I dalej: - Kilka miesięcy leżą już na chodniku przy murze huty kawałki pękniętej opony. Nie wierzę, że żadne służby porządkowe tamtędy nie przejeżdżają. No, po prostu wstyd! Kiedyś to było nie do pomyślenia, aby takie rzeczy leżały przez kilka miesięcy. Czy nie można mieszkać w czystym i zadbanym mieście? Czy nie można dbać o wspólną przestrzeń? Moje 8-letnie dziecko potrafi zwrócić uwagę na takie rzeczy i dojść do wniosku, że tak nie powinno być. Zadbajmy w jakiś sposób o świat dookoła nas.
Druga sprawa - robiony ostatnio remont świateł na skrzyżowaniu z ul. Gazową. Wszystko super fajnie, ale kto wpadł na pomysł, aby skrzynki postawić na chodniku?

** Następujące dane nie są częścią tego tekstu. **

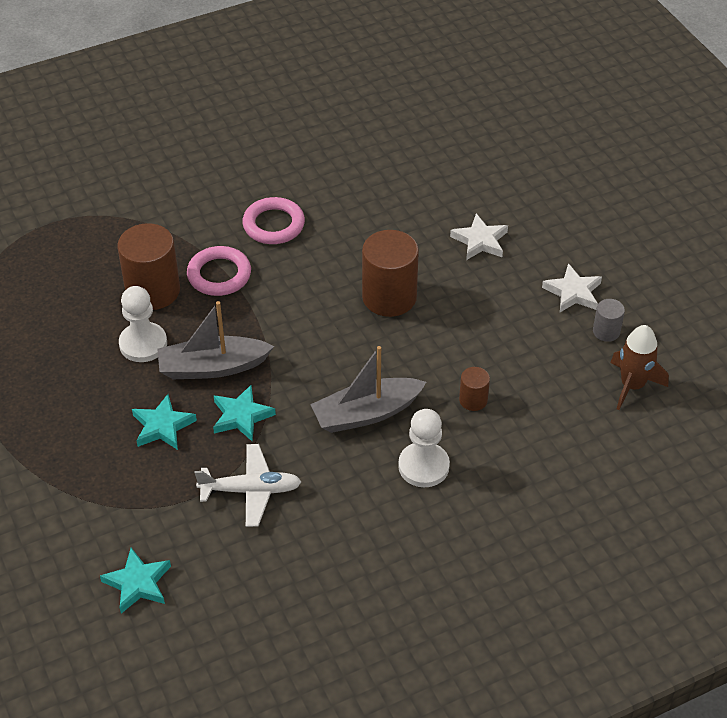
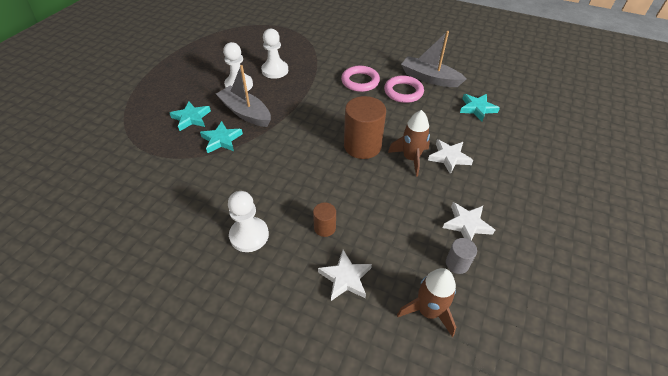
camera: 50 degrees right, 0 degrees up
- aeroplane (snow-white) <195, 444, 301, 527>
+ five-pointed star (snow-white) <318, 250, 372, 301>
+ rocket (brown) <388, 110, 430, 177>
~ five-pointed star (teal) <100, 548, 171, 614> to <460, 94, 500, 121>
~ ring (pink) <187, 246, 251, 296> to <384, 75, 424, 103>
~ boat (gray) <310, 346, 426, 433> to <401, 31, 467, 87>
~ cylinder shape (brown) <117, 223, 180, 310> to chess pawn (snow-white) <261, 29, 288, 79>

Są to wielkie skrzynki, które zabierają przestrzeń chodnikową? Gdy były stawiane poprzednie światła, to poprzednie skrzynki (przynajmniej ktoś pomyślał) postawiono za murkiem oddzielającym trawę od chodnika (bo jest na to miejsce, co widać to na zdjęciu) mam wrażenie, że niektórzy ludzie nie myślą poza schematami.
*
Miejmy nadzieję, że teraz odpowiednie służby porządkowe już wiedzą i uprzątną ten kawałek opony. Do roboty!